The article “Early Engagement of Indigenous Peoples Reduces Project Risk” authored by Thomas Isaac, Stuart Blyth and Arend Hoekstra has been published by the Oil & Gas Journal.
This article looks at Aboriginal and treaty rights, the duty to consult and Aboriginal law in Canada as well as specific projects including the Northern Gateway Pipeline and Pacific Northwest LNG. Write the authors:
By developing an effective engagement strategy that considers the specific rights of potentially impacted indigenous peoples at the outset, oil and gas proponents in Canada can reduce the risk of costly delays, find project partners, and win community support that will advance project development. Indigenous rights play a significant role in oil and gas exploration, development, and transportation in Canada. The constitutional protection of these rights impacts how governments and regulators review and approve resource and infrastructure development. For potential investors seeking government or regulatory approvals, understanding indigenous rights in Canada can help reduce the risk of costly delays, negative public perception, and even physical obstruction.
The last few years have marked a difficult period for Canadian oil and gas projects.

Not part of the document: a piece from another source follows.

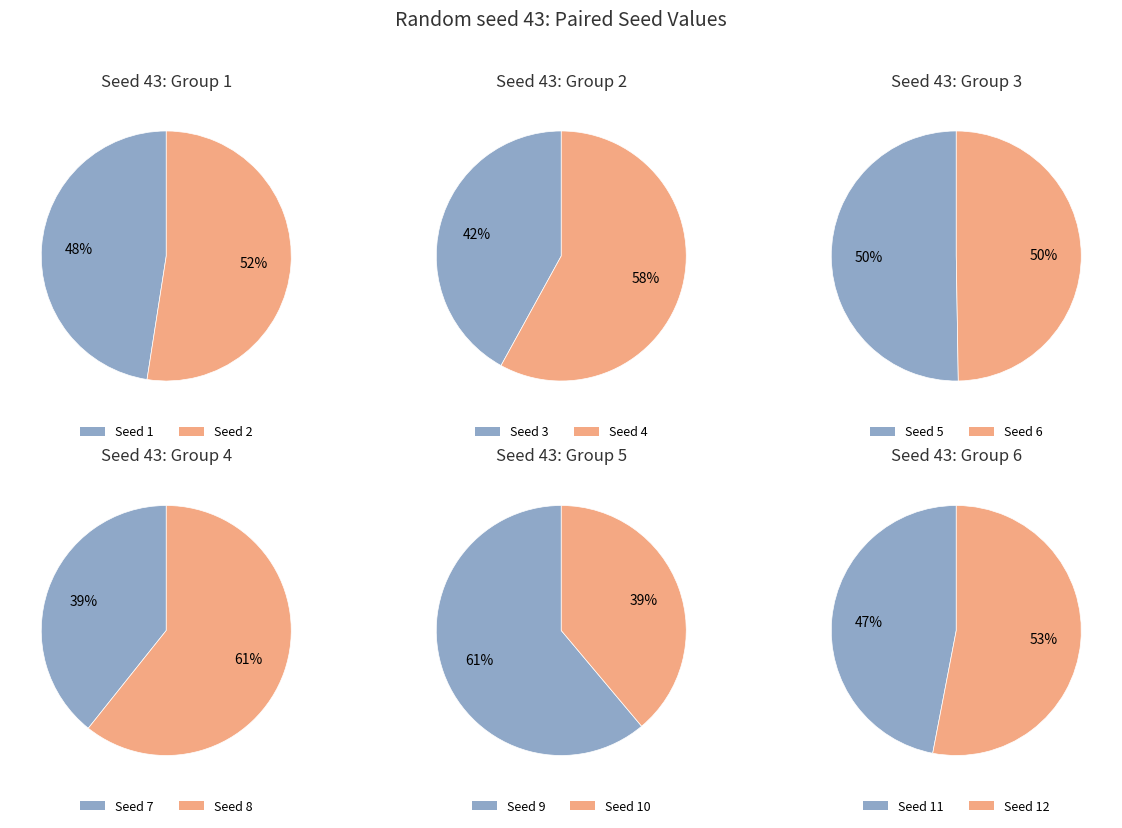

True or false: 9 accounts for 1% of the total.

False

While oil production has grown in Canada, access to markets has shown little improvement, with pipeline projects facing increased political, economic, and regulatory obstacles. Much of the public opposition to oil and gas projects is focused on carbon emissions. Legal challenges to these projects, however, have been rooted in both environmental law and in a principle first enshrined in the 1982 Constitution of Canada: aboriginal and treaty rights, Canada's form of indigenous rights.